2019年1月14日月曜日

家庭医療に関する疑問と回答(part last)


Kozakowski SM et al. Responses to Medical Students' Frequently Asked Questions About Family Medicine. Am Fam Physician. 2016 Feb 1;93(3):Online. (PMID: 26926619)

家庭医療について医学生が抱きがちな疑問にたいして,Q & Aでまとめています.
日本でも米国でもこの辺りの事情はあまり変わらないですね.

回答は当然米国の状況を反映しているものですが,読んでいて非常に面白いです,
何回かに分けて訳します.今日で最終回です.


家庭医療の研修を受けることでヘルスケアのリーダーになる準備がどのようにして整うのか?

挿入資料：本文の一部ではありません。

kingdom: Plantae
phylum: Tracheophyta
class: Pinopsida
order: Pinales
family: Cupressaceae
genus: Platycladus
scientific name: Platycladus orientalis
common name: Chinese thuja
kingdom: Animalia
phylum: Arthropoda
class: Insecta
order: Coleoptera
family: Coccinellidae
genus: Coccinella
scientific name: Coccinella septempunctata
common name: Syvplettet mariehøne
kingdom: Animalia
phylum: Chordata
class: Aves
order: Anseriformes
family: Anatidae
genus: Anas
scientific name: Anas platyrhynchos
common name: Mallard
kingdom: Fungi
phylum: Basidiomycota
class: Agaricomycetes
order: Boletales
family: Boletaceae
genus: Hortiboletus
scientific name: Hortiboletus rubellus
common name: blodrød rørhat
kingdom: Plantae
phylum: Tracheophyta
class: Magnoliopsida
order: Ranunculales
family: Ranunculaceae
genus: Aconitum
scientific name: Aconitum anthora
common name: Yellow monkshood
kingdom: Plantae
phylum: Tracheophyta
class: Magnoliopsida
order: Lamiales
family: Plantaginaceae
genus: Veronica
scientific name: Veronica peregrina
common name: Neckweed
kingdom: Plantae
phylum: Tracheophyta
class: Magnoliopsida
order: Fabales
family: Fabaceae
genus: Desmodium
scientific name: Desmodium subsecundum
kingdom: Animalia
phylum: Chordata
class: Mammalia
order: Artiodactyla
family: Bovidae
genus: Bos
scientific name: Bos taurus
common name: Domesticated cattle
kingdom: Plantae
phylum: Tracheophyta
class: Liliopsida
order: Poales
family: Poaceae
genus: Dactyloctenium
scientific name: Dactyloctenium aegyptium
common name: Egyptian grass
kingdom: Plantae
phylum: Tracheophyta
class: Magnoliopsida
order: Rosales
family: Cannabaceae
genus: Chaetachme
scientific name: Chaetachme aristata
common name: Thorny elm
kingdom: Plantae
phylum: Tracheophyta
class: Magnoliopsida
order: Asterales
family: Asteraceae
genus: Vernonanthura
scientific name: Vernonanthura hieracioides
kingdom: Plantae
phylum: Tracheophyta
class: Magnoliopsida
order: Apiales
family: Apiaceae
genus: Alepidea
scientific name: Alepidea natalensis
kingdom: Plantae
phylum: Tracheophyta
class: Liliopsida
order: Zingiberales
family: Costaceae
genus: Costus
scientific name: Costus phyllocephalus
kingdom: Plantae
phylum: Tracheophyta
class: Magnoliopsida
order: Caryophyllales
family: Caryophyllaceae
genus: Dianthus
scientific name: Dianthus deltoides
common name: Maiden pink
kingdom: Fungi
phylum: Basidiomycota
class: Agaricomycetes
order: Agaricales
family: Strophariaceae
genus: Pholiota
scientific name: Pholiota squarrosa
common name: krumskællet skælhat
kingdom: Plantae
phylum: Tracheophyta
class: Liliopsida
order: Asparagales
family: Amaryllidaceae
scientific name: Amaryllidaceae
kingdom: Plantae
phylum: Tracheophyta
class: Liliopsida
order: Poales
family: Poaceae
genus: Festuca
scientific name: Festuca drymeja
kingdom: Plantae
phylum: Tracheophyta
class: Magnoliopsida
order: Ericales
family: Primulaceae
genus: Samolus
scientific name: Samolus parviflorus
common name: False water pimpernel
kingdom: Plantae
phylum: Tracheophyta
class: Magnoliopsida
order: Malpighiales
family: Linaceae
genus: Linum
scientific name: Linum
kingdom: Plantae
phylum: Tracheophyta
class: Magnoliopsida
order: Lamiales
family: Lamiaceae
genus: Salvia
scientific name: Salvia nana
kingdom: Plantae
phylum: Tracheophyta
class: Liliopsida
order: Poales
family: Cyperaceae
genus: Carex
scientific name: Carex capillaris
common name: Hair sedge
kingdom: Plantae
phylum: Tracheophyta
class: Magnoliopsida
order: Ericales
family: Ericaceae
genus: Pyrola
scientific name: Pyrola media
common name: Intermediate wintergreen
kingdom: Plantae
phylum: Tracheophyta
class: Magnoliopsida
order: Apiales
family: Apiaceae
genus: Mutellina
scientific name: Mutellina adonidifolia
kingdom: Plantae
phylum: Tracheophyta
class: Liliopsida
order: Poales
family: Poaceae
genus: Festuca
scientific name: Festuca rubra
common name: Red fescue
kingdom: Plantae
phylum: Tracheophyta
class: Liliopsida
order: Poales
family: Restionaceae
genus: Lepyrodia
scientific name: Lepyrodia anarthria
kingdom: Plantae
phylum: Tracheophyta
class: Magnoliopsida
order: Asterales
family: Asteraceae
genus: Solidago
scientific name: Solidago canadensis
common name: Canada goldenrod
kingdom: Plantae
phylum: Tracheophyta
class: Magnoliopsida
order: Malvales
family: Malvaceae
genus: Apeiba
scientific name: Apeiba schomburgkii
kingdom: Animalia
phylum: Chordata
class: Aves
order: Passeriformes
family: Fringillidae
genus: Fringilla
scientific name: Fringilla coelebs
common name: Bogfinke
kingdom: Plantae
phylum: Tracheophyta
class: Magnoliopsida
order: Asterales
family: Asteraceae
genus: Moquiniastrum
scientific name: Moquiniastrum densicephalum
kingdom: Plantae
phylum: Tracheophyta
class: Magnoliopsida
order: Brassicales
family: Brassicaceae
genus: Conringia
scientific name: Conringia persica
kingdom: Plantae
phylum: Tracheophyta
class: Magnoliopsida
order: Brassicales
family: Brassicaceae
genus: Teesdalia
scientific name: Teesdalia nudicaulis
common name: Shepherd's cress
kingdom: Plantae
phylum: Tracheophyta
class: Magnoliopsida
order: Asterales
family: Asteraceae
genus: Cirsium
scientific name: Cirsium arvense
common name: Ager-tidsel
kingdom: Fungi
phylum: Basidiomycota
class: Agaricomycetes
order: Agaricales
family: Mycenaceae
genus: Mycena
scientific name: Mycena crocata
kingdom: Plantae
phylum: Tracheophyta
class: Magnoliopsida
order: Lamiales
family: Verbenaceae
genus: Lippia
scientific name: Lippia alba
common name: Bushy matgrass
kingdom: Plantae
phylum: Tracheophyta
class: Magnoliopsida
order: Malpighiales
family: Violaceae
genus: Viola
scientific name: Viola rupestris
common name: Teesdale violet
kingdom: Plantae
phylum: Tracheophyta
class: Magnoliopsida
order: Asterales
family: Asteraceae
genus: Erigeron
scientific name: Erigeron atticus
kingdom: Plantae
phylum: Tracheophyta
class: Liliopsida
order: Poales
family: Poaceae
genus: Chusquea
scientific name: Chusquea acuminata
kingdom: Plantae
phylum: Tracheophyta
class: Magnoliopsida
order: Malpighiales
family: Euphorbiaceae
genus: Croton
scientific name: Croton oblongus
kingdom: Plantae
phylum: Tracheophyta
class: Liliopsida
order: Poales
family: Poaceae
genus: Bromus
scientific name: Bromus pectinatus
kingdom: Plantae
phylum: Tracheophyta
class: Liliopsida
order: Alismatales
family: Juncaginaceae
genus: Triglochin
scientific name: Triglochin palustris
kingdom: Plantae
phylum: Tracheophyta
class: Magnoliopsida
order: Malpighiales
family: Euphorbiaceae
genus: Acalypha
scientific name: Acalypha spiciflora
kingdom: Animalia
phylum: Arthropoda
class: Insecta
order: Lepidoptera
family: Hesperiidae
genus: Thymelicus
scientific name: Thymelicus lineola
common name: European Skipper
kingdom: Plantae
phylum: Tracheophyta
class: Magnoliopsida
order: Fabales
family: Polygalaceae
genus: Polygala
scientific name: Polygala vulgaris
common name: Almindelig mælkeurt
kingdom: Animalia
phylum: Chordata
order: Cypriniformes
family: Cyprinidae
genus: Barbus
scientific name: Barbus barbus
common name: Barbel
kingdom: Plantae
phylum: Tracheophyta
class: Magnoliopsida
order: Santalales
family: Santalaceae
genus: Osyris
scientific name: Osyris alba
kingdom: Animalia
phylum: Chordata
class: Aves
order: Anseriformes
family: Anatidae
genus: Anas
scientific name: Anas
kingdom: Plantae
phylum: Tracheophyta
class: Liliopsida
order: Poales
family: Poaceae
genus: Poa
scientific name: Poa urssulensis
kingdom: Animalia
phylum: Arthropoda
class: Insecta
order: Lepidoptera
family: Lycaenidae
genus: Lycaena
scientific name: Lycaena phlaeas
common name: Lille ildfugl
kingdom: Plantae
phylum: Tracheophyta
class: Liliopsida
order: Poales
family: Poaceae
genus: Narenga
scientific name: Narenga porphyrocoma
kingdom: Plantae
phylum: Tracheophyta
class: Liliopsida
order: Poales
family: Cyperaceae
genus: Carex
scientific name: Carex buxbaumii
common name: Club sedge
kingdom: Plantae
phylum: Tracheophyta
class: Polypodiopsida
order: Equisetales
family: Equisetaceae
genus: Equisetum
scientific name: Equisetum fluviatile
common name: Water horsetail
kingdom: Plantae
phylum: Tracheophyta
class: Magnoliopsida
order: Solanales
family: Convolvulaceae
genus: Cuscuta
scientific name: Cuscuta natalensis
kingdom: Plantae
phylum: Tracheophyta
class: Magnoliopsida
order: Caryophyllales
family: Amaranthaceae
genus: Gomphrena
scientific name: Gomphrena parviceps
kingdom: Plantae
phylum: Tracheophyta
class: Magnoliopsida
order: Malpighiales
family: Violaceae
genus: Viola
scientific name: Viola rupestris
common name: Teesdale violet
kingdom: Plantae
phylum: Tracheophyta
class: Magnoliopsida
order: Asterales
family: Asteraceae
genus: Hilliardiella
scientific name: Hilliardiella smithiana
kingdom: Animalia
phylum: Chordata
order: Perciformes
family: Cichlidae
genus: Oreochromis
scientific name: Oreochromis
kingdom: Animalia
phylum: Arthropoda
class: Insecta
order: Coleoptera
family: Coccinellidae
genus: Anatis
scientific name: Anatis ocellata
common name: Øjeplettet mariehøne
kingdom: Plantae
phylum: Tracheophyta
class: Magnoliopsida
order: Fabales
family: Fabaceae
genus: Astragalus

 家庭医療はシステムに基づく診療に重きを置いており,また研修も幅広いため,家庭医はヘルスケアシステムを率いるリーダーとして引っ張りだこになるものである.患者,地域,そしてヘルスケアシステムは,予防医療,急性期医療,慢性期医療の各サービスを提供する際の複雑性を心の底から理解しているような臨床で研鑽を積んだリーダーを求めている.家庭医は他の専門科医師,ヘルスケアに関わる専門職種,ヘルスケアの支援者と専門領域を超えて協働し,ヘルスケアを届けることの全体像を提示することができる.自分の住む地域や州のAAFPの支部に参加しリーダーシップを発揮する機会はたくさんある.


家庭医療の未来はなぜこれほどまでに明るいのか?

 包括的なプライマリケアこそが,地域社会の健康を守り,国家が健康を増進し,健康格差を減らし,ヘルスケアの質を向上させ,ケアにかかるコストを下げるための解決策であるという認識が徐々に社会に広がっている.世界を見わたしても,プライマリケアを基盤としたヘルスシステムはコストが低く,質が高く,ケアへのアクセスも良好である.卒前医学教育の協議会であるジョサイヤメイシージュニア基金をはじめとする高名な機関や政策立案者も,より多くのプライマリケア医を育成する必要性があると言明している.

 患者保護並びに医療費負担適正化法 には,プライマリケアを強化するカギとなる上行がいくつかある.その中には,プライマリケア医への支出を増やし,先進的なプライマリケアモデルの創出を促すものもある.2015年4月の画期的な法案の成立をうけて,サービスの量ではなく結果と質に褒賞を与える新しい支払制度が導入されつつある.

 米国のヘルスケアシステムの急激な変化により家庭医の必要性が高まっている.推算では2025年までにさらに52000名のプライマリケア医が必要になる.ゆえに,家庭医がどの専門科よりも求人率が高いことは驚くことではない.

 2014年より始まった「アメリカの健康のために家庭医療を」プロジェクトにより,診療モデル,支払い,技術,労働力,教育,研究を向上させるロードマップが作成された.これは,患者,雇用者,支払者,政策立案者,プライマリケアに関わる他の専門職と協働して,プライマリケアの価値と利点,そして米国全土で健康とヘルスケアの需要を合致させるために家庭医がどれだけ貢献できるかを示すことを目的としている.

 家庭医は,医学のアートとサイエンスをどちらも用いて,長く続く関係性を活かし健康とウェルビーイングに影響を与える.これが,家庭医が自分の仕事を愛する理由であり,家庭医療のキャリアを選ぶ人の将来が輝かしいものとなる理由である.